● **THE TASK**: Among the lines below, a stretch begins at the one with "Архангельска, принадлежащее Александру" and ends at the one with "инвестиционных паёв ЗПИФК". Repeat that stretch exactly, ends included.

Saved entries
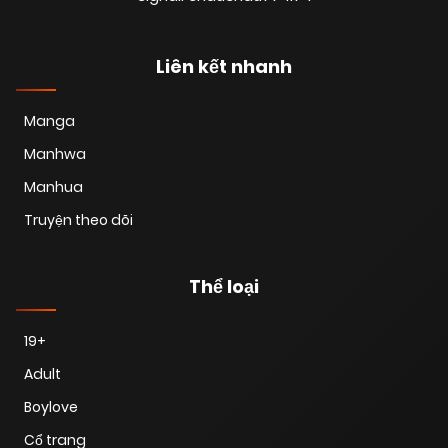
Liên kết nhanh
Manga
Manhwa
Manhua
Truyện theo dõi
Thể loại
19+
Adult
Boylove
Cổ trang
--
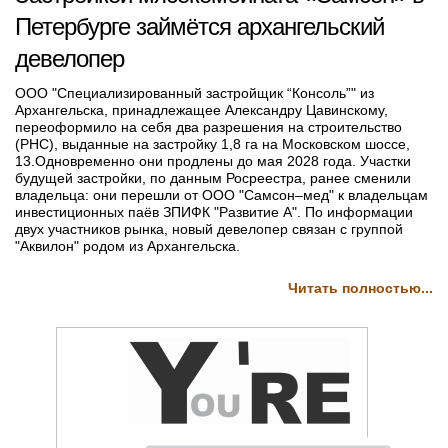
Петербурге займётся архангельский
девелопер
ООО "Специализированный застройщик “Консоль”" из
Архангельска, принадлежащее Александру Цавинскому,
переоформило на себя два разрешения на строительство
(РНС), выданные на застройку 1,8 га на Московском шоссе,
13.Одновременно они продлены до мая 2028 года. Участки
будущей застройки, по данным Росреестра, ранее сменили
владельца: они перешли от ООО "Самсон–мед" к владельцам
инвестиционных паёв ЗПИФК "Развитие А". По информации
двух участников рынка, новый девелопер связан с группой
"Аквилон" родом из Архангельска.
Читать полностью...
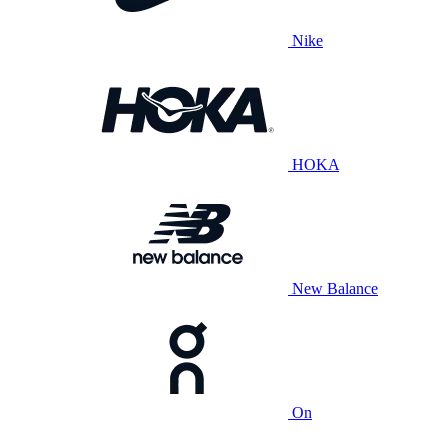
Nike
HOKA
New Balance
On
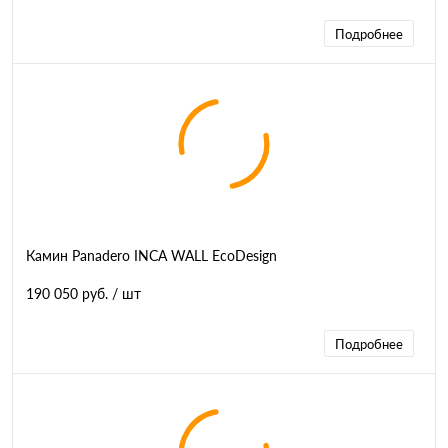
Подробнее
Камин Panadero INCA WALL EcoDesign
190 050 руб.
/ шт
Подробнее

● **EXERCISE RESULT**:
Архангельска, принадлежащее Александру Цавинскому,
переоформило на себя два разрешения на строительство
(РНС), выданные на застройку 1,8 га на Московском шоссе,
13.Одновременно они продлены до мая 2028 года. Участки
будущей застройки, по данным Росреестра, ранее сменили
владельца: они перешли от ООО "Самсон–мед" к владельцам
инвестиционных паёв ЗПИФК "Развитие А". По информации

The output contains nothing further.